- [WORK TO COMPLETE]: Each line below must be transcribed exactly, and no picture may appear in the transcription.

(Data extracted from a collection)
.....

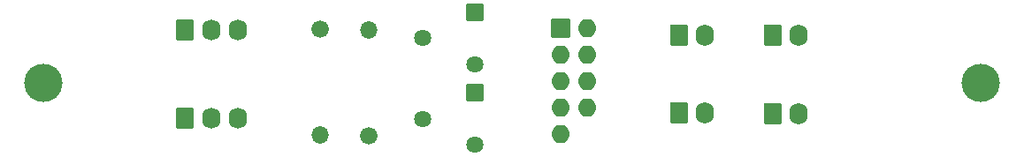
<source format=gbs>
G04 #@! TF.GenerationSoftware,KiCad,Pcbnew,8.0.4*
G04 #@! TF.CreationDate,2024-08-20T15:03:28-04:00*
G04 #@! TF.ProjectId,VectexController,56656374-6578-4436-9f6e-74726f6c6c65,rev?*
G04 #@! TF.SameCoordinates,Original*
G04 #@! TF.FileFunction,Soldermask,Bot*
G04 #@! TF.FilePolarity,Negative*
%FSLAX46Y46*%
G04 Gerber Fmt 4.6, Leading zero omitted, Abs format (unit mm)*
G04 Created by KiCad (PCBNEW 8.0.4) date 2024-08-20 15:03:28*
%MOMM*%
%LPD*%
G01*
G04 APERTURE LIST*
G04 Aperture macros list*
%AMRoundRect*
0 Rectangle with rounded corners*
0 $1 Rounding radius*
0 $2 $3 $4 $5 $6 $7 $8 $9 X,Y pos of 4 corners*
0 Add a 4 corners polygon primitive as box body*
4,1,4,$2,$3,$4,$5,$6,$7,$8,$9,$2,$3,0*
0 Add four circle primitives for the rounded corners*
1,1,$1+$1,$2,$3*
1,1,$1+$1,$4,$5*
1,1,$1+$1,$6,$7*
1,1,$1+$1,$8,$9*
0 Add four rect primitives between the rounded corners*
20,1,$1+$1,$2,$3,$4,$5,0*
20,1,$1+$1,$4,$5,$6,$7,0*
20,1,$1+$1,$6,$7,$8,$9,0*
20,1,$1+$1,$8,$9,$2,$3,0*%
G04 Aperture macros list end*
%ADD10RoundRect,0.038000X-0.850000X-0.850000X0.850000X-0.850000X0.850000X0.850000X-0.850000X0.850000X0*%
%ADD11O,1.776000X1.776000*%
%ADD12RoundRect,0.261177X-0.626823X-0.776823X0.626823X-0.776823X0.626823X0.776823X-0.626823X0.776823X0*%
%ADD13O,1.776000X2.076000*%
%ADD14RoundRect,0.261177X-0.626823X-0.751823X0.626823X-0.751823X0.626823X0.751823X-0.626823X0.751823X0*%
%ADD15O,1.776000X2.026000*%
%ADD16RoundRect,0.038000X-0.780000X0.780000X-0.780000X-0.780000X0.780000X-0.780000X0.780000X0.780000X0*%
%ADD17C,1.636000*%
%ADD18C,1.676000*%
%ADD19O,1.676000X1.676000*%
%ADD20C,3.676000*%
G04 APERTURE END LIST*
D10*
X157924466Y-79804466D03*
D11*
X160464466Y-79804466D03*
X157924466Y-82344466D03*
X160464466Y-82344466D03*
X157924466Y-84884466D03*
X160464466Y-84884466D03*
X157924466Y-87424466D03*
X160464466Y-87424466D03*
X157924466Y-89964466D03*
D12*
X178214466Y-80439466D03*
D13*
X180714466Y-80439466D03*
D14*
X121964466Y-88439466D03*
D15*
X124464466Y-88439466D03*
X126964466Y-88439466D03*
D16*
X149704466Y-78224466D03*
D17*
X144704466Y-80724466D03*
X149704466Y-83224466D03*
D16*
X149704466Y-85964466D03*
D17*
X144704466Y-88464466D03*
X149704466Y-90964466D03*
D18*
X139500000Y-90080000D03*
D19*
X139500000Y-79920000D03*
D18*
X134914466Y-79884466D03*
D19*
X134914466Y-90044466D03*
D12*
X178214466Y-87964466D03*
D13*
X180714466Y-87964466D03*
D20*
X198100000Y-85000000D03*
D12*
X169214466Y-87939466D03*
D13*
X171714466Y-87939466D03*
D20*
X108400000Y-85000000D03*
D12*
X169214466Y-80439466D03*
D13*
X171714466Y-80439466D03*
D14*
X121964466Y-79939466D03*
D15*
X124464466Y-79939466D03*
X126964466Y-79939466D03*
M02*

</source>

.....

- [TASK RESPONSE]:
<source format=gbs>
G04 #@! TF.GenerationSoftware,KiCad,Pcbnew,8.0.4*
G04 #@! TF.CreationDate,2024-08-20T15:03:28-04:00*
G04 #@! TF.ProjectId,VectexController,56656374-6578-4436-9f6e-74726f6c6c65,rev?*
G04 #@! TF.SameCoordinates,Original*
G04 #@! TF.FileFunction,Soldermask,Bot*
G04 #@! TF.FilePolarity,Negative*
%FSLAX46Y46*%
G04 Gerber Fmt 4.6, Leading zero omitted, Abs format (unit mm)*
G04 Created by KiCad (PCBNEW 8.0.4) date 2024-08-20 15:03:28*
%MOMM*%
%LPD*%
G01*
G04 APERTURE LIST*
G04 Aperture macros list*
%AMRoundRect*
0 Rectangle with rounded corners*
0 $1 Rounding radius*
0 $2 $3 $4 $5 $6 $7 $8 $9 X,Y pos of 4 corners*
0 Add a 4 corners polygon primitive as box body*
4,1,4,$2,$3,$4,$5,$6,$7,$8,$9,$2,$3,0*
0 Add four circle primitives for the rounded corners*
1,1,$1+$1,$2,$3*
1,1,$1+$1,$4,$5*
1,1,$1+$1,$6,$7*
1,1,$1+$1,$8,$9*
0 Add four rect primitives between the rounded corners*
20,1,$1+$1,$2,$3,$4,$5,0*
20,1,$1+$1,$4,$5,$6,$7,0*
20,1,$1+$1,$6,$7,$8,$9,0*
20,1,$1+$1,$8,$9,$2,$3,0*%
G04 Aperture macros list end*
%ADD10RoundRect,0.038000X-0.850000X-0.850000X0.850000X-0.850000X0.850000X0.850000X-0.850000X0.850000X0*%
%ADD11O,1.776000X1.776000*%
%ADD12RoundRect,0.261177X-0.626823X-0.776823X0.626823X-0.776823X0.626823X0.776823X-0.626823X0.776823X0*%
%ADD13O,1.776000X2.076000*%
%ADD14RoundRect,0.261177X-0.626823X-0.751823X0.626823X-0.751823X0.626823X0.751823X-0.626823X0.751823X0*%
%ADD15O,1.776000X2.026000*%
%ADD16RoundRect,0.038000X-0.780000X0.780000X-0.780000X-0.780000X0.780000X-0.780000X0.780000X0.780000X0*%
%ADD17C,1.636000*%
%ADD18C,1.676000*%
%ADD19O,1.676000X1.676000*%
%ADD20C,3.676000*%
G04 APERTURE END LIST*
D10*
X157924466Y-79804466D03*
D11*
X160464466Y-79804466D03*
X157924466Y-82344466D03*
X160464466Y-82344466D03*
X157924466Y-84884466D03*
X160464466Y-84884466D03*
X157924466Y-87424466D03*
X160464466Y-87424466D03*
X157924466Y-89964466D03*
D12*
X178214466Y-80439466D03*
D13*
X180714466Y-80439466D03*
D14*
X121964466Y-88439466D03*
D15*
X124464466Y-88439466D03*
X126964466Y-88439466D03*
D16*
X149704466Y-78224466D03*
D17*
X144704466Y-80724466D03*
X149704466Y-83224466D03*
D16*
X149704466Y-85964466D03*
D17*
X144704466Y-88464466D03*
X149704466Y-90964466D03*
D18*
X139500000Y-90080000D03*
D19*
X139500000Y-79920000D03*
D18*
X134914466Y-79884466D03*
D19*
X134914466Y-90044466D03*
D12*
X178214466Y-87964466D03*
D13*
X180714466Y-87964466D03*
D20*
X198100000Y-85000000D03*
D12*
X169214466Y-87939466D03*
D13*
X171714466Y-87939466D03*
D20*
X108400000Y-85000000D03*
D12*
X169214466Y-80439466D03*
D13*
X171714466Y-80439466D03*
D14*
X121964466Y-79939466D03*
D15*
X124464466Y-79939466D03*
X126964466Y-79939466D03*
M02*

</source>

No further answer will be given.